I took the magnifying glass from him and started going over the image with it. I went in stages, section by section, covering it from left to right. It was a slow, painstaking process as I laddered up and down, up and down in parallel vertical lines, trying to see something that wasn’t supposed to be there. But how was I supposed to know what was and wasn’t supposed to be there in the first place? Chersonesus was a huge complex, surrounded by crowds and a traffic roundabout, with the Black Sea a vast, fading blue line in the background. The photo had to have been taken from a vantage point high above.
“I took this from a hired helicopter,” Peter explained before I had the chance to ask. “It was the only way to get the whole site in
to one shot. I used the widest-angle lens made at the time.”
There he was, reading my mind again. How on earth did he do that? It was eerie.
I went back to scouring the photograph. The church had to have been built mostly in the nineteenth century from the looks of it, but everything else was literally thousands of years old, a contradiction of sorts. I vaguely recalled reading about Sevastopol’s role in the Crimean War, how those events had inspired Alfred, Lord Tennyson to write The Charge of the Light Brigade. As per usual, I could only analyze things in terms of Victorian literature.
Silly girl, my inner self snapped at me. This is no time to be thinking about poetry. Concentrate. And yet, I couldn’t get Tennyson’s verses out of my mind. I’d memorized them for a quiz sophomore year, and they plagued my brain now the same way you can’t get an annoying pop song out of your head.
Cannon to right of them,
Cannon to left of them,
Cannon in front of them
Volleyed and thundered;
Stormed at with shot and shell,
Boldly they rode and well,
Into the jaws of Death,
Into the mouth of hell
Rode the six hundred.
Round and round those words went in my mind. I wasn’t sure why I’d fixated on the third verse of the poem, but it seemed relevant to what I was doing for some reason. Taking the poetry as my cue, I stopped scanning the photo by laddering up and down and just glanced right, left, up and down. I did it once, twice, three times, watching the image blur a little bit, just as the other photos had when I’d inspected them. Just when I was about to give up, I saw something.
I pressed my finger to a spot in the lower right corner of the panorama, a dark shadow that creeped between two crumbling bits of Greek ruins. “This,” I said.

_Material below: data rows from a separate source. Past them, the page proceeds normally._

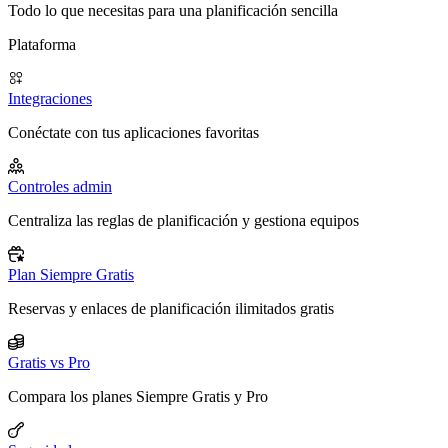
Todo lo que necesitas para una planificación sencilla
Plataforma
Integraciones
Conéctate con tus aplicaciones favoritas
Controles admin
Centraliza las reglas de planificación y gestiona equipos
Plan Siempre Gratis
Reservas y enlaces de planificación ilimitados gratis
Gratis vs Pro
Compara los planes Siempre Gratis y Pro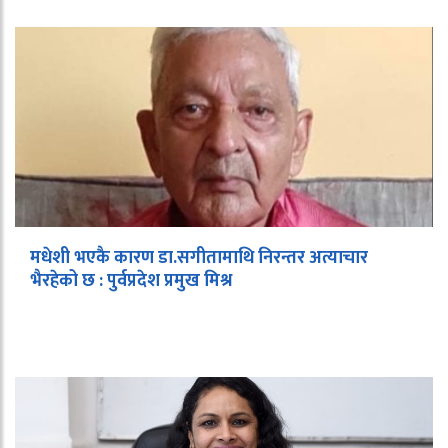
मधेशी भएकै कारण डा.सगीतामाथि निरन्तर अत्याचार
भैरहेको छ : पुर्वप्रदेश प्रमुख मिश्र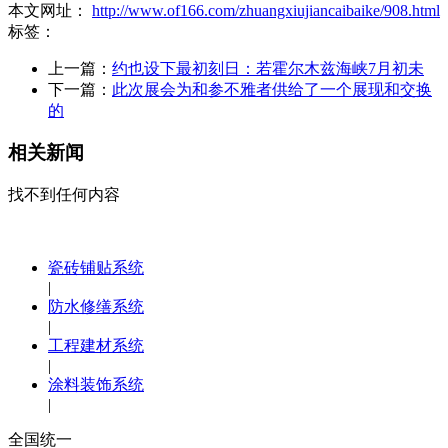
本文网址：
http://www.of166.com/zhuangxiujiancaibaike/908.html
标签：
上一篇：
约也设下最初刻日：若霍尔木兹海峡7月初未
下一篇：
此次展会为和参不雅者供给了一个展现和交换
的
相关新闻
找不到任何内容
瓷砖铺贴系统
|
防水修缮系统
|
工程建材系统
|
涂料装饰系统
|
全国统一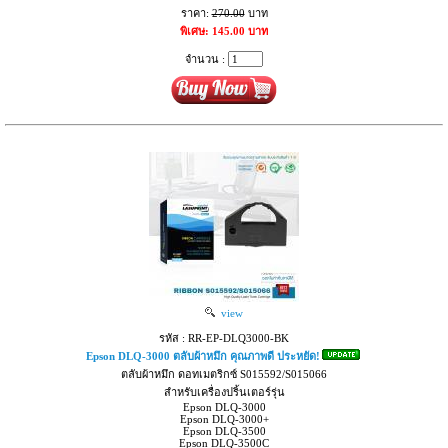
ราคา:
270.00
บาท
พิเศษ: 145.00 บาท
จำนวน :
view
รหัส : RR-EP-DLQ3000-BK
Epson DLQ-3000 ตลับผ้าหมึก คุณภาพดี ประหยัด!
ตลับผ้าหมึก ดอทเมตริกซ์ S015592/S015066
สำหรับเครื่องปริ้นเตอร์รุ่น
Epson DLQ-3000
Epson DLQ-3000+
Epson DLQ-3500
Epson DLQ-3500C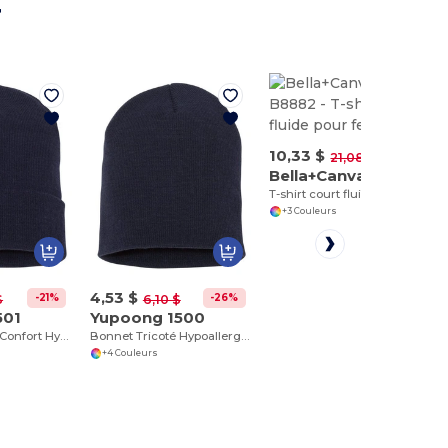
r
10,33 $
-51%
21,08 $
Bella+Canvas B8882
T-shirt court fluide pour femme
+3 Couleurs
4,53 $
-21%
-26%
$
6,10 $
501
Yupoong 1500
Bonnet Tricoté Confort Hypoallergénique
Bonnet Tricoté Hypoallergénique pour Broderie
+4 Couleurs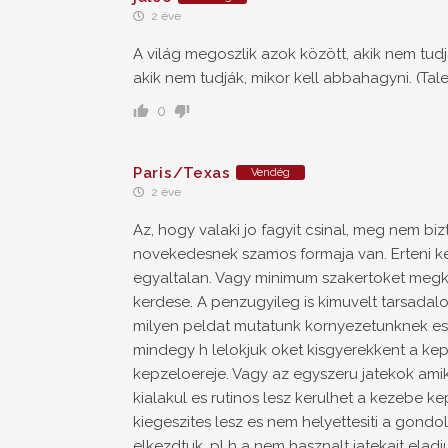
2 éve
A világ megoszlik azok között, akik nem tudj
akik nem tudják, mikor kell abbahagyni. (Tal
0
Paris/Texas
Vendég
2 éve
Az, hogy valaki jo fagyit csinal, meg nem biz
novekedesnek szamos formaja van. Erteni ke
egyaltalan. Vagy minimum szakertoket megke
kerdese. A penzugyileg is kimuvelt tarsadal
milyen peldat mutatunk kornyezetunknek es
mindegy h lelokjuk oket kisgyerekkent a kep
kepzeloereje. Vagy az egyszeru jatekok amikk
kialakul es rutinos lesz kerulhet a kezebe ke
kiegeszites lesz es nem helyettesiti a gondo
elkezdtuk, pl h a nem hasznalt jatekait elad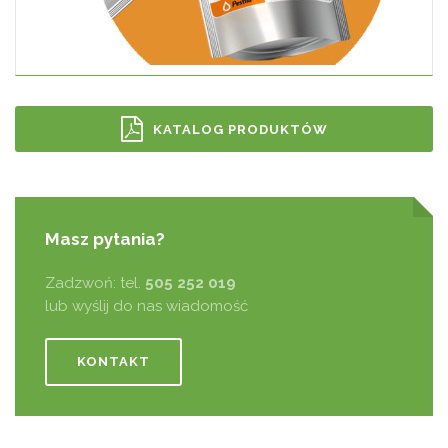
KATALOG PRODUKTÓW
Masz pytania?
Zadzwoń: tel.
505 252 019
lub wyślij do nas wiadomość
KONTAKT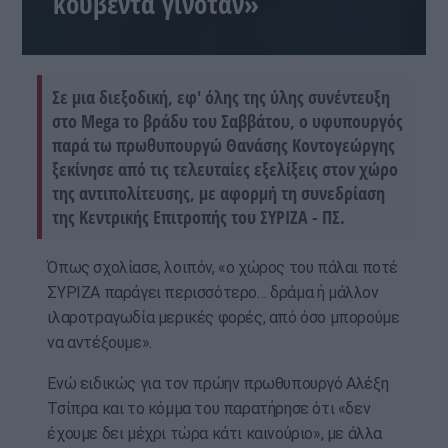
κουβέντα γινόταν»
Σε μια διεξοδική, εφ' όλης της ύλης συνέντευξη
στο Mega το βράδυ του Σαββάτου, ο υφυπουργός
παρά τω πρωθυπουργώ Θανάσης Κοντογεώργης
ξεκίνησε από τις τελευταίες εξελίξεις στον χώρο
της αντιπολίτευσης, με αφορμή τη συνεδρίαση
της Κεντρικής Επιτροπής του ΣΥΡΙΖΑ - ΠΣ.
Όπως σχολίασε, λοιπόν, «ο χώρος του πάλαι ποτέ
ΣΥΡΙΖΑ παράγει περισσότερο… δράμα ή μάλλον
ιλαροτραγωδία μερικές φορές, από όσο μπορούμε
να αντέξουμε».
Ενώ ειδικώς για τον πρώην πρωθυπουργό Αλέξη
Τσίπρα και το κόμμα του παρατήρησε ότι «δεν
έχουμε δει μέχρι τώρα κάτι καινούριο», με άλλα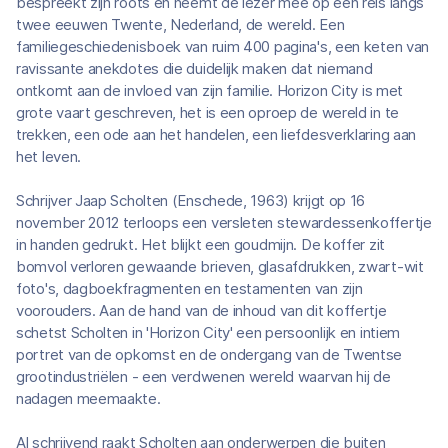
bespreekt zijn roots en neemt de lezer mee op een reis langs
twee eeuwen Twente, Nederland, de wereld. Een
familiegeschiedenisboek van ruim 400 pagina's, een keten van
ravissante anekdotes die duidelijk maken dat niemand
ontkomt aan de invloed van zijn familie. Horizon City is met
grote vaart geschreven, het is een oproep de wereld in te
trekken, een ode aan het handelen, een liefdesverklaring aan
het leven.
Schrijver Jaap Scholten (Enschede, 1963) krijgt op 16
november 2012 terloops een versleten stewardessenkoffertje
in handen gedrukt. Het blijkt een goudmijn. De koffer zit
bomvol verloren gewaande brieven, glasafdrukken, zwart-wit
foto's, dagboekfragmenten en testamenten van zijn
voorouders. Aan de hand van de inhoud van dit koffertje
schetst Scholten in 'Horizon City' een persoonlijk en intiem
portret van de opkomst en de ondergang van de Twentse
grootindustriëlen - een verdwenen wereld waarvan hij de
nadagen meemaakte.
Al schrijvend raakt Scholten aan onderwerpen die buiten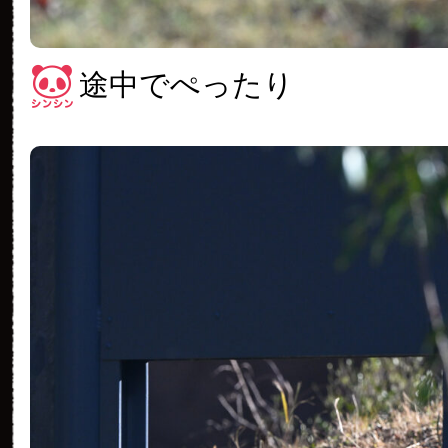
途中でぺったり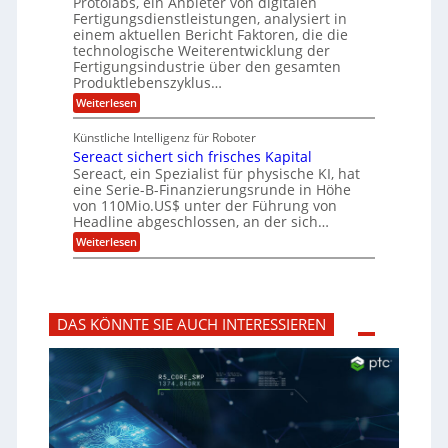
Protolabs, ein Anbieter von digitalen
r
d
a
a
Fertigungsdienstleistungen, analysiert in
u
e
n
m
m
n
einem aktuellen Bericht Faktoren, die die
t
f
M
e
technologische Weiterentwicklung der
e
ü
a
Fertigungsindustrie über den gesamten
n
r
r
s
k
Produktlebenszyklus…
i
3
c
r
D
:
Weiterlesen
h
k
y
-
P
i
p
a
D
r
n
t
Künstliche Intelligenz für Roboter
r
o
e
o
Sereact sichert sich frisches Kapital
u
t
n
g
c
o
Sereact, ein Spezialist für physische KI, hat
-
r
k
l
u
eine Serie-B-Finanzierungsrunde in Höhe
a
a
n
von 110Mio.US$ unter der Führung von
f
b
d
i
Headline abgeschlossen, an der sich…
s
A
e
:
-
Weiterlesen
n
:
S
R
l
f
e
e
a
r
r
p
g
ü
e
o
e
h
a
r
n
z
DAS KÖNNTE SIE AUCH INTERESSIEREN
c
t
b
e
t
i
a
i
s
d
u
t
i
e
i
c
n
g
h
t
v
e
i
o
r
f
r
t
i
b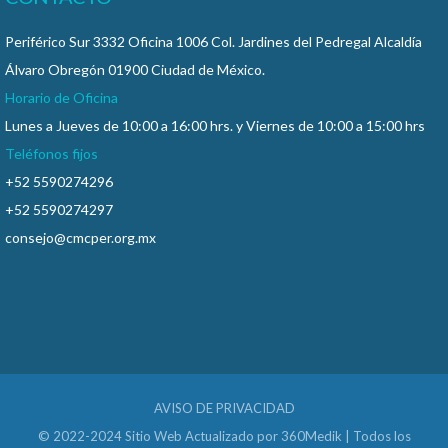
Periférico Sur 3332 Oficina 1006 Col. Jardines del Pedregal Alcaldía
Álvaro Obregón 01900 Ciudad de México.
Horario de Oficina
Lunes a Jueves de 10:00 a 16:00 hrs. y Viernes de 10:00 a 15:00 hrs
Teléfonos fijos
+52 5590274296
+52 5590274297
consejo@cmcper.org.mx
AVISO DE PRIVACIDAD
© 2022-2024 Sitio Web Actualizado por
360Medik
| Todos los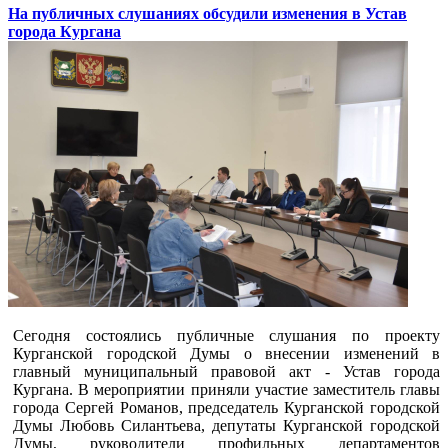
На публичных слушаниях обсудили изменения в Устав
города Кургана
Сегодня состоялись публичные слушания по проекту
Курганской городской Думы о внесении изменений в
главный муниципальный правовой акт - Устав города
Кургана. В мероприятии приняли участие заместитель главы
города Сергей Романов, председатель Курганской городской
Думы Любовь Силантьева, депутаты Курганской городской
Думы, руководители профильных департаментов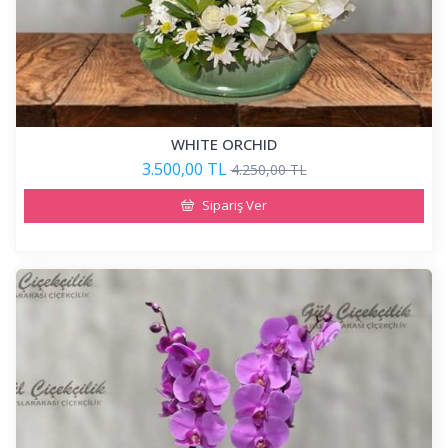
WHITE ORCHID
3.500,00 TL
4.250,00 TL
Sipariş Ver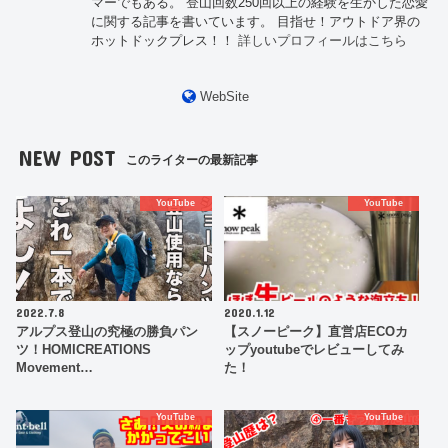
マーでもある。 登山回数250回以上の経験を生かした恋愛
に関する記事を書いています。 目指せ！アウトドア界の
ホットドックプレス！！
詳しいプロフィールはこちら
WebSite
NEW POST
このライターの最新記事
YouTube
YouTube
2022.7.8
2020.1.12
アルプス登山の究極の勝負パン
【スノーピーク】直営店ECOカ
ツ！HOMICREATIONS
ップyoutubeでレビューしてみ
Movement…
た！
YouTube
YouTube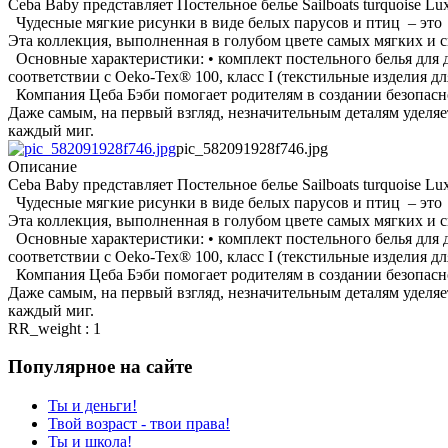
Ceba Baby представляет Постельное белье Sailboats turquoise L
Чудесные мягкие рисунки в виде белых парусов и птиц – это Sa
Эта коллекция, выполненная в голубом цвете самых мягких и с
Основные характеристики: • комплект постельного белья для 
соответствии с Oeko-Tex® 100, класс I (текстильные изделия дл
Компания Цеба Бэби помогает родителям в создании безопасн
Даже самым, на первый взгляд, незначительным деталям уделя
каждый миг.
pic_582091928f746.jpg
Описание
Ceba Baby представляет Постельное белье Sailboats turquoise L
Чудесные мягкие рисунки в виде белых парусов и птиц – это Sa
Эта коллекция, выполненная в голубом цвете самых мягких и с
Основные характеристики: • комплект постельного белья для 
соответствии с Oeko-Tex® 100, класс I (текстильные изделия дл
Компания Цеба Бэби помогает родителям в создании безопасн
Даже самым, на первый взгляд, незначительным деталям уделя
каждый миг.
RR_weight : 1
Популярное на сайте
Ты и деньги!
Твой возраст - твои права!
Ты и школа!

Peter gave me a single nod. “You’re very good,” he said.
“What do you think this is?”
He took a deep breath before speaking. “I want to hear your interpretation.”
I studied the shadow for a bit longer. I had to squint my eyes a bit to see it at all, otherwise it just disappeared into the landscape. It looked like a body---a dead body, sprawled out on the ground between two ruined buildings, yet it also seemed almost like a ghost. There were no details, no clothing, no facial features. Just a blurry dark shadow, as if cast by moonlight.